If you are here, you are either considering taking on Hack The Box’s Dante Pro Lab challenge, or you are stuck and looking for help. Either way, I think you will find some value in this post. There are no spoilers or walkthroughs here, only general advice around completing the Dante Pro Lab. Along with some advice, I will share some of my experiences completing the challenge.
Short on time? TLDR
Dante’s Aging Problem
Dante was once a much harder lab to complete, but due to OS aging, it is much easier now. The Windows servers are all 2012R2 and unpatched. So pwning the box through one of the many new vulnerabilities moves the difficulting from intermediate to easy.
Due to the OS age, most complex challenges -are entirely subverted. One particular system comes to mind that illustrates this issue. After gaining user-level access to the box and deploying a Meterpreter shell, I ran Meterpreter’s “getsystem” command and got full system rights immediately. Upon further enumeration of the server, I discovered an odd binary. Reviewing the binary and considering the metagame of the challenge, I realized that I was supposed to get system-user by reverse-engineering the binary.
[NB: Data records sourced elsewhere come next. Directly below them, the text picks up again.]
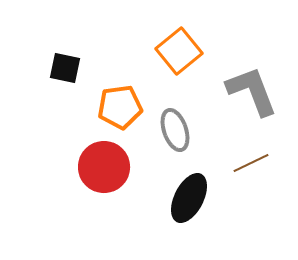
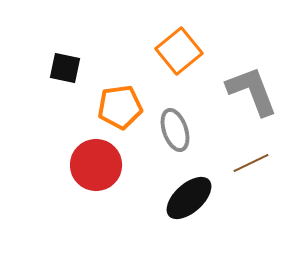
red circle: moved 8 px left, 2 px up
black ellipse: rotated 21 degrees clockwise
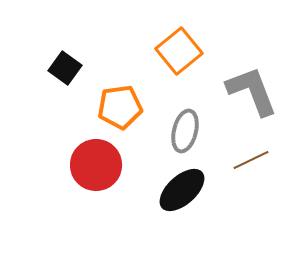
black square: rotated 24 degrees clockwise
gray ellipse: moved 10 px right, 1 px down; rotated 33 degrees clockwise
brown line: moved 3 px up
black ellipse: moved 7 px left, 8 px up
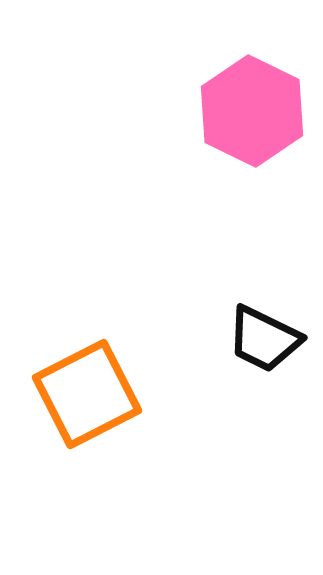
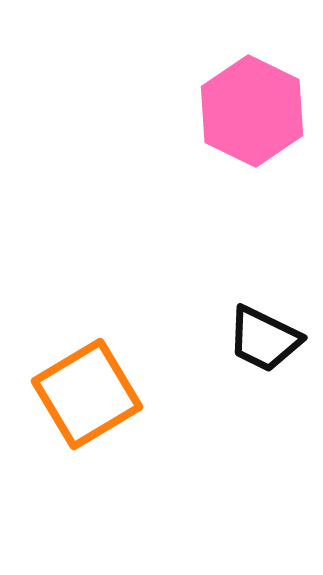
orange square: rotated 4 degrees counterclockwise
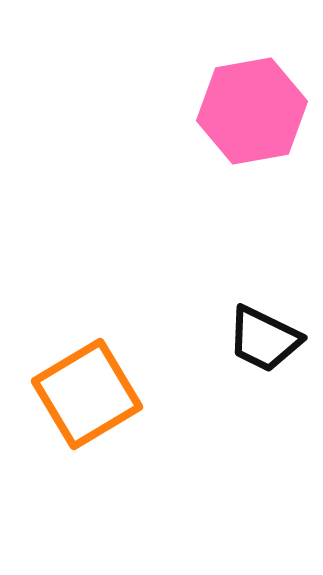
pink hexagon: rotated 24 degrees clockwise
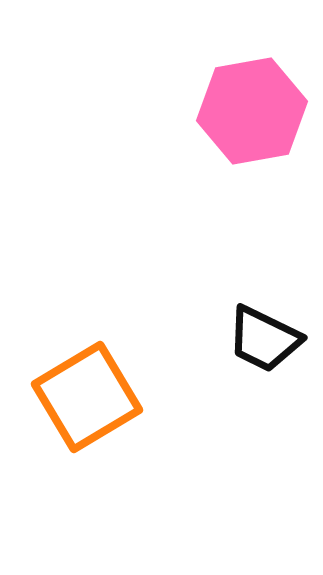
orange square: moved 3 px down
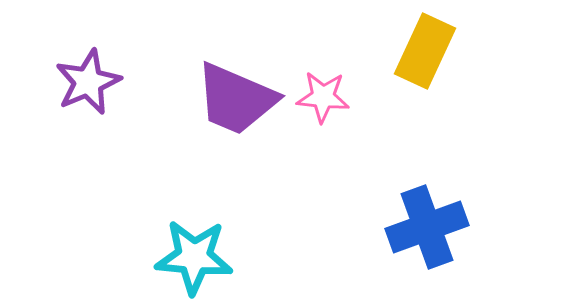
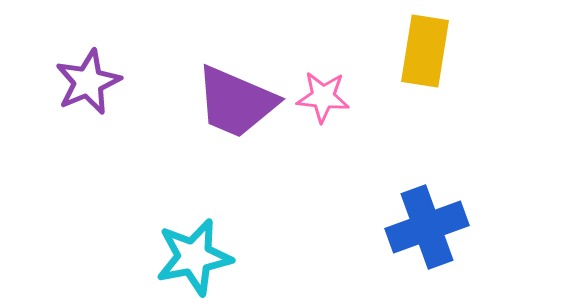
yellow rectangle: rotated 16 degrees counterclockwise
purple trapezoid: moved 3 px down
cyan star: rotated 16 degrees counterclockwise
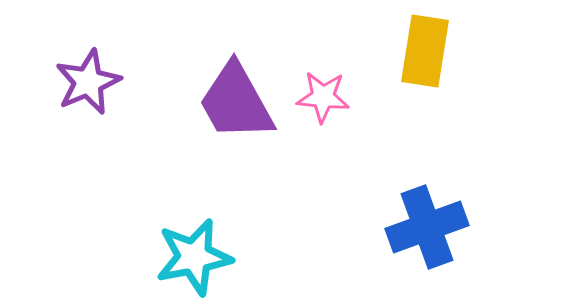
purple trapezoid: rotated 38 degrees clockwise
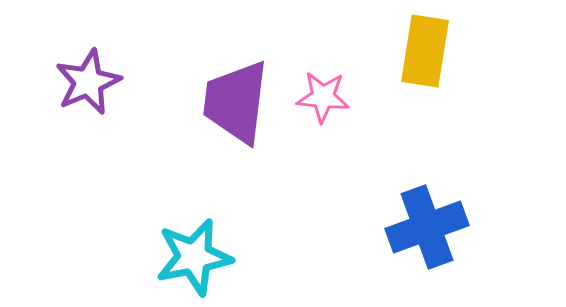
purple trapezoid: rotated 36 degrees clockwise
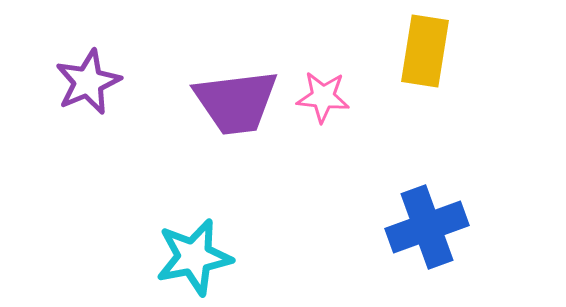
purple trapezoid: rotated 104 degrees counterclockwise
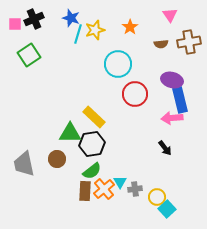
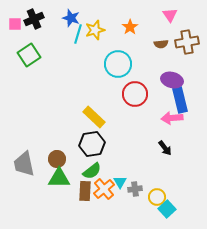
brown cross: moved 2 px left
green triangle: moved 11 px left, 45 px down
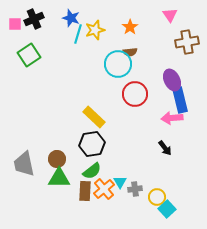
brown semicircle: moved 31 px left, 8 px down
purple ellipse: rotated 50 degrees clockwise
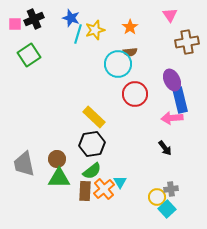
gray cross: moved 36 px right
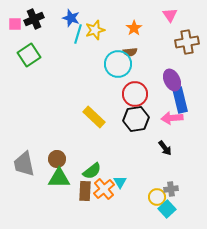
orange star: moved 4 px right, 1 px down
black hexagon: moved 44 px right, 25 px up
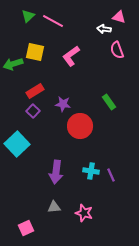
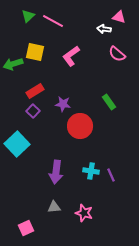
pink semicircle: moved 4 px down; rotated 30 degrees counterclockwise
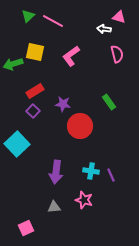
pink semicircle: rotated 144 degrees counterclockwise
pink star: moved 13 px up
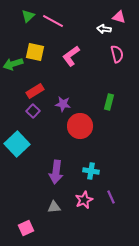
green rectangle: rotated 49 degrees clockwise
purple line: moved 22 px down
pink star: rotated 30 degrees clockwise
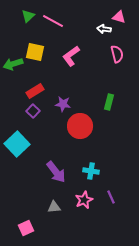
purple arrow: rotated 45 degrees counterclockwise
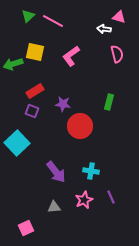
purple square: moved 1 px left; rotated 24 degrees counterclockwise
cyan square: moved 1 px up
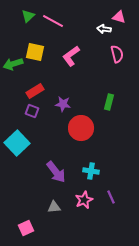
red circle: moved 1 px right, 2 px down
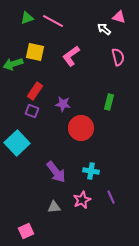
green triangle: moved 1 px left, 2 px down; rotated 24 degrees clockwise
white arrow: rotated 32 degrees clockwise
pink semicircle: moved 1 px right, 3 px down
red rectangle: rotated 24 degrees counterclockwise
pink star: moved 2 px left
pink square: moved 3 px down
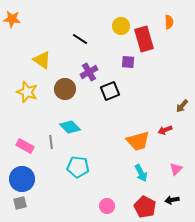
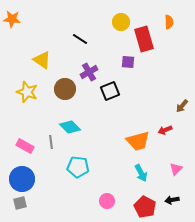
yellow circle: moved 4 px up
pink circle: moved 5 px up
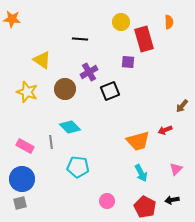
black line: rotated 28 degrees counterclockwise
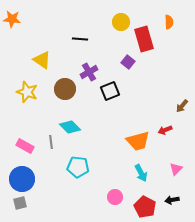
purple square: rotated 32 degrees clockwise
pink circle: moved 8 px right, 4 px up
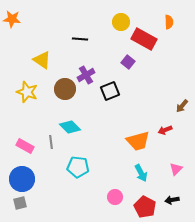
red rectangle: rotated 45 degrees counterclockwise
purple cross: moved 3 px left, 3 px down
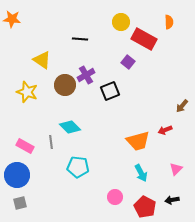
brown circle: moved 4 px up
blue circle: moved 5 px left, 4 px up
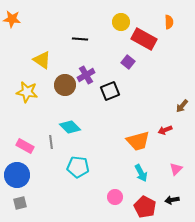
yellow star: rotated 10 degrees counterclockwise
Instead, what should have taken hours took only a few seconds due to the numerous newer simple-to-exploit OS vulnerabilities.
The OS aging issue applies to the Linux servers as well. Nearly all the Linux boxes are vulnerable to the polkit exploit CVE-2021-3560. I leaned heavily on a tool called Traitor to exploit this newer unpatched Linux vulnerability. So the only real challenge on most systems was getting the initial foothold on the box.
Tunnels in Tunnels in Tunnels
Dante forces you to master building network tunnels. Nearly every system requires at least one tunnel to communicate with it, and others require multiple tunnels layered through the first tunnel. You must combine various network tunneling tools and methods to make the necessary network connections. Some network tunneling tools are good for one tunneling method but bad for others. The discrepancies between each tool’s strengths and weaknesses become apparent when you start having to pass one tunnel through another tunnel. For example, a Meterpreter forwarding tunnel routing through a Chisel reverse tunnel will have a lot of lag time and is unstable.
This tunneling process to reach a system can get confusing. To illustrate, review the networking tunneling diagram below.
Drawing a simple network diagram of how I would reach a server helped me keep all the connections straight in my head. I recommend you do the same and use a tool like Draw.IO or Visio. In many cases, building the network tunnels to connect to a server will take longer than getting a foothold.
I have two other blog posts to help you understand the tools you need to know to build these networking tunnels.
HTB Dante Skills: Network Tunneling Part 1
HTB Dante Skills: Network Tunneling Part 2
Find & Learn Tools That Will Save Time
Manually enumerating a system after gaining a foothold on any box takes forever. This is why you should learn and use a few helpful tools to speed this process up.
Use WinPEAS to find a path to admin rights on the Windows servers and LinEnum for Linux systems. Use these tools to gather the baseline data for the system, but always manually enumerate after running the script. This lab has many vital pieces of data hidden on the servers, and that data is what you need to progress through the lab.
The Dante Pro Lab is also great for practicing new tools and techniques. I learned the Empire+StarKiller C2 framework during this lab to expedite many processes. Empire proved to be very helpful with system enumerating and documenting. I forgot a few times throughout the lab to document script output or other details, but Empire saved all the script output history. I am not saying you need to use Empire specifically, but rather that you find tools to save time on a real pentest and practice them in this lab.
Wrapping Up Dante Pro Lab – TLDR
Hack The Box’s Pro Lab Dante is a great challenge and will force you to master a few Red Team skills. Before taking on this Pro Lab, I recommend you have six months to a year of experience in Hack The Box. Additionally, If you have only been able to penetrate systems using a guide or walkthrough, you are not ready for this lab.
If you think you are ready for the lab, here are some general tips.
- This lab comprises older OSs, so many “shortcuts” are now open to you. So the Dante Pro Lab is now less complex.
- Expect to do a lot of tunneling. So much tunneling that you will need to draw it all out to keep it clear in your head.
- There is always a path forward. If you are stuck, look at your WinPEAS or LinEnum output again. You likely missed something. If you are still stuck, go back and check the other systems you have already pwned; there may be data you missed.
- Document everything! I make a full copy of the “C:\Users”, “/root” or “/home” after owning a box. This saves me a ton of time later.
Overall I had a great time in this lab and learned a ton. The Dante Pro Lab is great for getting into Pro Labs. Plus, you will have another certificate to add to your resume upon completion!